- _Recorded data_

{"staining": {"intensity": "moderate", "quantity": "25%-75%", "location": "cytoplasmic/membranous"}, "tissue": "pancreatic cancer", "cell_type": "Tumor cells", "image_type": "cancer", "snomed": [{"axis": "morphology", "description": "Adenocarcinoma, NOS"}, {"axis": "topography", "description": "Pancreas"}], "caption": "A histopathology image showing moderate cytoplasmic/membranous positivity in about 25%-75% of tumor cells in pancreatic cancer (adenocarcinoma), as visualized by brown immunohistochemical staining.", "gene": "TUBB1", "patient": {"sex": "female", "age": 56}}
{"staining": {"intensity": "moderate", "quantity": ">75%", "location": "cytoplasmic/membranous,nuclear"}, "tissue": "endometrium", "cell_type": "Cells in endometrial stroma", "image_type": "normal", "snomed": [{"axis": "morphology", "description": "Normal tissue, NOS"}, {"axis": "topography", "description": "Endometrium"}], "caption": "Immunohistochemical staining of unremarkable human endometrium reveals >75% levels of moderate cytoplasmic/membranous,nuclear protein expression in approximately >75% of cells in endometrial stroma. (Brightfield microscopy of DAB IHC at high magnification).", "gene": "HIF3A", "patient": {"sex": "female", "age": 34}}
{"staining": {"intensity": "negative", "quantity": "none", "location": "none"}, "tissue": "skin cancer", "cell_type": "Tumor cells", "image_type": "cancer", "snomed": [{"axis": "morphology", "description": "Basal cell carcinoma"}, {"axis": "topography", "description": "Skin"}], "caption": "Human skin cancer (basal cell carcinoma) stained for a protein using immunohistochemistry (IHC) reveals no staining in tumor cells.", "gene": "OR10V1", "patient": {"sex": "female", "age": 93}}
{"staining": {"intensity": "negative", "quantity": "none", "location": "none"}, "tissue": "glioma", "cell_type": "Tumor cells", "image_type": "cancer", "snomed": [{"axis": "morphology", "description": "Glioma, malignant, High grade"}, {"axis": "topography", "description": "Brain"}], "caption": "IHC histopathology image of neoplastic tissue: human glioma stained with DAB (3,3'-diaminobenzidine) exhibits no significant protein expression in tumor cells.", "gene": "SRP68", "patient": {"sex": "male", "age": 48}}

- _Problem requirements_
Could you set down every line above exactly as written?

- _Output of the exercise_
{"staining": {"intensity": "moderate", "quantity": "25%-75%", "location": "cytoplasmic/membranous"}, "tissue": "pancreatic cancer", "cell_type": "Tumor cells", "image_type": "cancer", "snomed": [{"axis": "morphology", "description": "Adenocarcinoma, NOS"}, {"axis": "topography", "description": "Pancreas"}], "caption": "A histopathology image showing moderate cytoplasmic/membranous positivity in about 25%-75% of tumor cells in pancreatic cancer (adenocarcinoma), as visualized by brown immunohistochemical staining.", "gene": "TUBB1", "patient": {"sex": "female", "age": 56}}
{"staining": {"intensity": "moderate", "quantity": ">75%", "location": "cytoplasmic/membranous,nuclear"}, "tissue": "endometrium", "cell_type": "Cells in endometrial stroma", "image_type": "normal", "snomed": [{"axis": "morphology", "description": "Normal tissue, NOS"}, {"axis": "topography", "description": "Endometrium"}], "caption": "Immunohistochemical staining of unremarkable human endometrium reveals >75% levels of moderate cytoplasmic/membranous,nuclear protein expression in approximately >75% of cells in endometrial stroma. (Brightfield microscopy of DAB IHC at high magnification).", "gene": "HIF3A", "patient": {"sex": "female", "age": 34}}
{"staining": {"intensity": "negative", "quantity": "none", "location": "none"}, "tissue": "skin cancer", "cell_type": "Tumor cells", "image_type": "cancer", "snomed": [{"axis": "morphology", "description": "Basal cell carcinoma"}, {"axis": "topography", "description": "Skin"}], "caption": "Human skin cancer (basal cell carcinoma) stained for a protein using immunohistochemistry (IHC) reveals no staining in tumor cells.", "gene": "OR10V1", "patient": {"sex": "female", "age": 93}}
{"staining": {"intensity": "negative", "quantity": "none", "location": "none"}, "tissue": "glioma", "cell_type": "Tumor cells", "image_type": "cancer", "snomed": [{"axis": "morphology", "description": "Glioma, malignant, High grade"}, {"axis": "topography", "description": "Brain"}], "caption": "IHC histopathology image of neoplastic tissue: human glioma stained with DAB (3,3'-diaminobenzidine) exhibits no significant protein expression in tumor cells.", "gene": "SRP68", "patient": {"sex": "male", "age": 48}}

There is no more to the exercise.